Gary Palmer, CEO of Paragon, said,  “I have spoken to a number of clients recently who have approached us to raise funds for them after their banks have, often without sufficient warning, called in their overdrafts. Other clients have tried to make changes to their facility only to have the financier increase their repayment rate on the existing deal.”

He says the company had also heard from a client whose primary bank contacted them to say they would be incrementally reducing their facility over the coming months when there had been no change in the performance of the business. 

Palmer says this is a result of banks shifting their preferred client or industry profile. 

“Some companies have been hit by this trend after banks try to reduce their exposure to sectors which they believe aren’t performing well. Unfortunately, banks have the contractual right to do this, although it is often done regardless of the quality of individual businesses and it can cause significant financial strain for otherwise stable companies,” he explains. 

Palmer says local banks are being forced to focus on margins because there are fewer deals in the current market. As a result, they are increasing interest rates to reach their targets. 

He says companies should, now more than ever, not be over exposed to one financial institution. 

“Many banks and other traditional lenders will offer you better rates if you bring all your business to them. This is a big risk and we believe individuals and businesses should multi-bank. Having a primary banker for your business is still good, but you should also have accounts and products with other banks as well.” 

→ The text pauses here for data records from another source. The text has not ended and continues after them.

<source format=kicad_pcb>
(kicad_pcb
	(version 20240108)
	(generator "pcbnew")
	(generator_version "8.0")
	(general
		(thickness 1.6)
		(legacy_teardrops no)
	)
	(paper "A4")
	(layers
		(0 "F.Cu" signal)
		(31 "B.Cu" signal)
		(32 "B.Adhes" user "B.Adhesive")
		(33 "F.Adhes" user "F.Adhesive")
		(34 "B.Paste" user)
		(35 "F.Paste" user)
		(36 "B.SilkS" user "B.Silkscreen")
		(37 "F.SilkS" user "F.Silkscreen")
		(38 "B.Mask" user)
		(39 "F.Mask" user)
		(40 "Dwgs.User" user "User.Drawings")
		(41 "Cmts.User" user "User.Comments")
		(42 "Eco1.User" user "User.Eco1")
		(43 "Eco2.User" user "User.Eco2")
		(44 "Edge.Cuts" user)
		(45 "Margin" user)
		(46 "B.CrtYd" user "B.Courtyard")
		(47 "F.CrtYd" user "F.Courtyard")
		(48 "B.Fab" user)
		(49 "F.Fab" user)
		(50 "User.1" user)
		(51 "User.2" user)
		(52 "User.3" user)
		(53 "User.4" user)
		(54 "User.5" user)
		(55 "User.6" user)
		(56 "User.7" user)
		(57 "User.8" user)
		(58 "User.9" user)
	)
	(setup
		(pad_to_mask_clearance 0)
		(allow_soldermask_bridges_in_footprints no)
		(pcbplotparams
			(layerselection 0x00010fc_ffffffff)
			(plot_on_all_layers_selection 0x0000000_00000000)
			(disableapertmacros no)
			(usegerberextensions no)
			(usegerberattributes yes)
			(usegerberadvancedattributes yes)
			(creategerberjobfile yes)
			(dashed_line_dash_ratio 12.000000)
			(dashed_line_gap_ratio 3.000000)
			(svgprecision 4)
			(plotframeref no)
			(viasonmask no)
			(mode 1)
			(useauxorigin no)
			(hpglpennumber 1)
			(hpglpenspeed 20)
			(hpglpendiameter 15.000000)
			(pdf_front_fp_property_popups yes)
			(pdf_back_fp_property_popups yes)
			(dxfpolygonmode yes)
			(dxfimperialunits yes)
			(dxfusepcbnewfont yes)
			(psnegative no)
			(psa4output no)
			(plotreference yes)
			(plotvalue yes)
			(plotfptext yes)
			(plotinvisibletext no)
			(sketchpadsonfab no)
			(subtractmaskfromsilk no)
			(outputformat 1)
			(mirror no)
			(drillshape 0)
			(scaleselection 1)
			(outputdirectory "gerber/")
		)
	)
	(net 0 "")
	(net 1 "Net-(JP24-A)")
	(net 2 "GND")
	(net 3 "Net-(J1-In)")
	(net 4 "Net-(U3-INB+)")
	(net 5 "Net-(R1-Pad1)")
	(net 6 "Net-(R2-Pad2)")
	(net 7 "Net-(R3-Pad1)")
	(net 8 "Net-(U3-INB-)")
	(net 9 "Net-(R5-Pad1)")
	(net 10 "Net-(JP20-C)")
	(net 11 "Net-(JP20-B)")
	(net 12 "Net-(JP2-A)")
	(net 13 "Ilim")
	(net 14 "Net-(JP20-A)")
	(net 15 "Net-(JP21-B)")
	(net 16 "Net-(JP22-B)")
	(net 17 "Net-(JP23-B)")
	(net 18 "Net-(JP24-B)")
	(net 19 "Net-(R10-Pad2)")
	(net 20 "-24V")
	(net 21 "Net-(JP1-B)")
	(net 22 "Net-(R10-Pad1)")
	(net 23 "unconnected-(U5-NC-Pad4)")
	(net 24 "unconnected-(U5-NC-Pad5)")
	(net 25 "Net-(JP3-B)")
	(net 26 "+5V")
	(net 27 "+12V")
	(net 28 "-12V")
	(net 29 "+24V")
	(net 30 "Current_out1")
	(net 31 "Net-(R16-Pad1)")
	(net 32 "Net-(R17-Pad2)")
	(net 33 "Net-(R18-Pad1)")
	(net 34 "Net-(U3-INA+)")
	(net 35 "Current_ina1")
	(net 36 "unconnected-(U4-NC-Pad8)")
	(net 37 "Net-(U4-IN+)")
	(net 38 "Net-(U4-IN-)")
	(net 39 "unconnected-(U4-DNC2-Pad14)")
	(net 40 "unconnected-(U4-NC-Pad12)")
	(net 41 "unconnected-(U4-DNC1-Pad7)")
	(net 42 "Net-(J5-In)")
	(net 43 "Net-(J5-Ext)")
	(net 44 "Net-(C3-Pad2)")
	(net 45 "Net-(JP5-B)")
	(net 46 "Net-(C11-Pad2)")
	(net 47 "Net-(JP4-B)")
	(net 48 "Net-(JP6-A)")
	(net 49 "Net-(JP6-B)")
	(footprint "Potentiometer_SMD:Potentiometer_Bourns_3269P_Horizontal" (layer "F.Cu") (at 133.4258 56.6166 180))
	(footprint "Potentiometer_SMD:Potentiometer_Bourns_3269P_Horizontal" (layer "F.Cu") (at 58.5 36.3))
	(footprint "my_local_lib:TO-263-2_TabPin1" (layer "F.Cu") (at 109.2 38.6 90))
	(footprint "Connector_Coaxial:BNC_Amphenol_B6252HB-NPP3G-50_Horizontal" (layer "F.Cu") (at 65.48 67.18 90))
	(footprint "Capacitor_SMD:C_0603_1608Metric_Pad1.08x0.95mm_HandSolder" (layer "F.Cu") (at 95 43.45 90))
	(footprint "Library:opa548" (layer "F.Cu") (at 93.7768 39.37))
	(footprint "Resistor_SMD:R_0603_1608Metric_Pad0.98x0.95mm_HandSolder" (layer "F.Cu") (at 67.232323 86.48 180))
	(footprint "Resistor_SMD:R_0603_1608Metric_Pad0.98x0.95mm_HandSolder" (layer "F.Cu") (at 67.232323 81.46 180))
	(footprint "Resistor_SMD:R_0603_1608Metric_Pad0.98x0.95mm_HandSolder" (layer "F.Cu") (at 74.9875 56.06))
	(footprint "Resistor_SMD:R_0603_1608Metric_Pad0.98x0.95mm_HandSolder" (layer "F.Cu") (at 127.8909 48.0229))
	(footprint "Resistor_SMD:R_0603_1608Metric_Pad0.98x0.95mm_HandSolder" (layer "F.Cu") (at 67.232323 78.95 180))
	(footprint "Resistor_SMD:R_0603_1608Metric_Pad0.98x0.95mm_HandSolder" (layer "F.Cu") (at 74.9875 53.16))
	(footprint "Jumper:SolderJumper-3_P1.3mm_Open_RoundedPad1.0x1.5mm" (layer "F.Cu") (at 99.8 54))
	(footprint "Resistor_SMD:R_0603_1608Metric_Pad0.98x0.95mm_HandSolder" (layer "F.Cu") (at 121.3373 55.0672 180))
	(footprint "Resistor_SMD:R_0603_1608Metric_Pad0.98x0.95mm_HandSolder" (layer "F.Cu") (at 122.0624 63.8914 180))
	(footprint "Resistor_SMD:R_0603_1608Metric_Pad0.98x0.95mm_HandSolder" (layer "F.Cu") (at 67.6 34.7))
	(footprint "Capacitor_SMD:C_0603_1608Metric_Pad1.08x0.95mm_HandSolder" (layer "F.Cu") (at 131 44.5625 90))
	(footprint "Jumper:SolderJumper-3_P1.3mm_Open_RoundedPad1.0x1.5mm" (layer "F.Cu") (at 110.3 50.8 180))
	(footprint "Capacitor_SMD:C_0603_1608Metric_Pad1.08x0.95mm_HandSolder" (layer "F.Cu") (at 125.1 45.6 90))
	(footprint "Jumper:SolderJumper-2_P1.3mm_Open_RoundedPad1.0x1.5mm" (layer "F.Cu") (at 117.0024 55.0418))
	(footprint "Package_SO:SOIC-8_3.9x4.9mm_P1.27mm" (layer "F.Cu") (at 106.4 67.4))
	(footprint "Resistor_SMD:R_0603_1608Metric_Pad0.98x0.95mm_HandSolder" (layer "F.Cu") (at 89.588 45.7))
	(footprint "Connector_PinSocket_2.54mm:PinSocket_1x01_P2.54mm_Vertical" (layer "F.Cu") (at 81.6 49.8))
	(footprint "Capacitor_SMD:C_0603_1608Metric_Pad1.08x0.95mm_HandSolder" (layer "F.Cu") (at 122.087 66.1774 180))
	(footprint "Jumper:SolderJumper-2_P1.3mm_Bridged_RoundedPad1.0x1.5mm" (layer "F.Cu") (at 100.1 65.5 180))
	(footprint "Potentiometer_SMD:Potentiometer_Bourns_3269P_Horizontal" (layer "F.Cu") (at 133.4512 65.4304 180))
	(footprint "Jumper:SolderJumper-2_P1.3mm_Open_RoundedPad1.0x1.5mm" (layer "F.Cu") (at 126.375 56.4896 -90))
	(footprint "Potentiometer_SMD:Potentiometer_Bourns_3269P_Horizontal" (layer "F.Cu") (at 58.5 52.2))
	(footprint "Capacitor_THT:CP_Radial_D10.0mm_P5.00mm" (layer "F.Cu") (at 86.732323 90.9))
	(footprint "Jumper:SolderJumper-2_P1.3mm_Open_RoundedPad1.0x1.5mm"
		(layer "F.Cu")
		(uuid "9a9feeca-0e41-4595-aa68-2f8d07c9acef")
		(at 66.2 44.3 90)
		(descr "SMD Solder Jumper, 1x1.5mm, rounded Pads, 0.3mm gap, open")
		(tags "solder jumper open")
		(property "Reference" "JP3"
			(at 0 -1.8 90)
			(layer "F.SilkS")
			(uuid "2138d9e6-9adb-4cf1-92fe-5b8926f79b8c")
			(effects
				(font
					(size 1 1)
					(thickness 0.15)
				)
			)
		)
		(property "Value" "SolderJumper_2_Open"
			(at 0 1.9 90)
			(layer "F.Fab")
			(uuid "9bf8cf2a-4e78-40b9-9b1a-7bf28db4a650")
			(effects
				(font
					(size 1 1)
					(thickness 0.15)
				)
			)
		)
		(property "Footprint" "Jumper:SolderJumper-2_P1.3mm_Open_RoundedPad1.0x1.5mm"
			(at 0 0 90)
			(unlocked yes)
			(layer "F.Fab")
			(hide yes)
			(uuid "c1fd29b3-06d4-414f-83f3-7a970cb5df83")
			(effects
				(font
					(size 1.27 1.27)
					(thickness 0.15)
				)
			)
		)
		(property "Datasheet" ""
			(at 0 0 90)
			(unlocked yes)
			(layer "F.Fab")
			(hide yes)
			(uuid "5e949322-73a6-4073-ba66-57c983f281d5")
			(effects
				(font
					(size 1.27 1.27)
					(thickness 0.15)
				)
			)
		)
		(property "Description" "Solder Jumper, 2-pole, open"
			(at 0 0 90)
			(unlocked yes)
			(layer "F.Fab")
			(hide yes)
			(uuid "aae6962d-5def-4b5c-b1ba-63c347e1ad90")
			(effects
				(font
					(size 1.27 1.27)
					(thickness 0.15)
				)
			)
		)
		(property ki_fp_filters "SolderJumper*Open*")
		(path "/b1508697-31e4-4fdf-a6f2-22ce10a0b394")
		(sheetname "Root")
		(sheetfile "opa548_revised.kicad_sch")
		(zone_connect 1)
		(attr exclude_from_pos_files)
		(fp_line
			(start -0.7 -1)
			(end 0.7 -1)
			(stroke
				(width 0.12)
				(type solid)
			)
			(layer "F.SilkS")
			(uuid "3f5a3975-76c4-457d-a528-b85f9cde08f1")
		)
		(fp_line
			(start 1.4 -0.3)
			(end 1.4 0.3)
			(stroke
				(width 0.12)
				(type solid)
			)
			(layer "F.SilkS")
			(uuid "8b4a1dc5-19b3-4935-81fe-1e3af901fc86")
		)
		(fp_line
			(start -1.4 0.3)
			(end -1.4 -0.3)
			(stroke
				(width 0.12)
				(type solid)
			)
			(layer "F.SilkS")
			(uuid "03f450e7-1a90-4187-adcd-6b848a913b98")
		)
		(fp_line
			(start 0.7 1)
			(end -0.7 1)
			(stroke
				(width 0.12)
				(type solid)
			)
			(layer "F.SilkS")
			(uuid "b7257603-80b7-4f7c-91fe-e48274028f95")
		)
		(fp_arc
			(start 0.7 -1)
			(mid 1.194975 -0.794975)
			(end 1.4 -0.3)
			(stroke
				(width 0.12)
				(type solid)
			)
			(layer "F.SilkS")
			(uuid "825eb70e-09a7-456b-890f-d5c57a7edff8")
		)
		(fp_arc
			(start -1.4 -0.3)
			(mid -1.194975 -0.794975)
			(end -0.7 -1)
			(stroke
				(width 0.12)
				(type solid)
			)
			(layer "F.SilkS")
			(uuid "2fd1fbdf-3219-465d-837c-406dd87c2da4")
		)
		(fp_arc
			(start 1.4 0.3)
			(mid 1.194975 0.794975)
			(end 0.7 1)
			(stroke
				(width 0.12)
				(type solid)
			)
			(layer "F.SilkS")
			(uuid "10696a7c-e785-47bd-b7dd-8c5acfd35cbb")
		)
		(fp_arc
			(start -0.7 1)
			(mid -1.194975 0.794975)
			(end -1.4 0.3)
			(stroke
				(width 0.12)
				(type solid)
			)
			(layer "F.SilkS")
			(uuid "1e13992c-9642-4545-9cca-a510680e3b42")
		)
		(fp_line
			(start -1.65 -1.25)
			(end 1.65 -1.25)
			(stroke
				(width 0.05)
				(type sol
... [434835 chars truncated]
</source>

Palmer says it’s worth noting that there are certain instances when banks look after their clients: “We have seen examples where existing clients have been offered excellent rates. In this particular instance, our client was dealing with the bank who held their business account and had done repeat forex deals with the bank. It’s important not to assume that this will always be the case. If your bank knows you are shopping around, they are much more likely to make an effort to be competitive so as to keep your business.” 

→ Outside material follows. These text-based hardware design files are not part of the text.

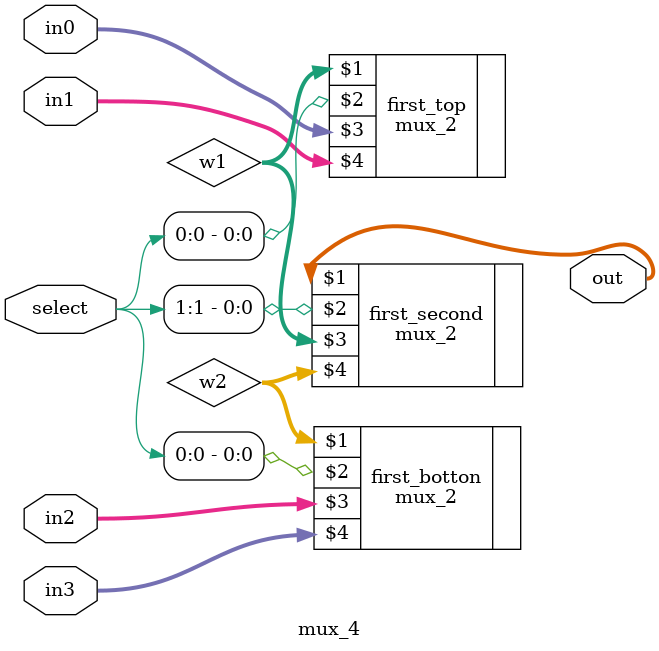
<source format=v>
module mux_4(out, select, in0, in1, in2, in3);
    input [1:0] select;
    input [31:0] in0, in1, in2, in3;
    output [31:0] out;
    wire [31:0] w1, w2;
    mux_2 first_top(w1, select[0], in0, in1);
    mux_2 first_botton(w2, select[0], in2, in3);
    mux_2 first_second(out, select[1], w1, w2);
endmodule
</source>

Palmer gives another example saying, “In another instance a client who owns commercial property as well as another operating business tried to settle the mortgage of a property he had just sold. He was surprised when the bank asked for R4 million over the outstanding exposure amount on the property. This was because his other property mortgages and operating business overdraft were linked to that property. It’s worth remembering that if you have an issue with one business, the banks may want to reduce their exposure across your portfolio. This is a good example of why you shouldn’t have all your eggs in one basket.” 

Palmer believes personal relationships can still make a difference. 

“We advise clients to meet with their business bankers once a quarter and keep them up to speed with what is happening in their business and their sectors. The banks still offer the cheapest money and they are fueling the economy. However, just like banks like to spread their risk, business owners should not become overly reliant on one institution either,” Palmer concluded.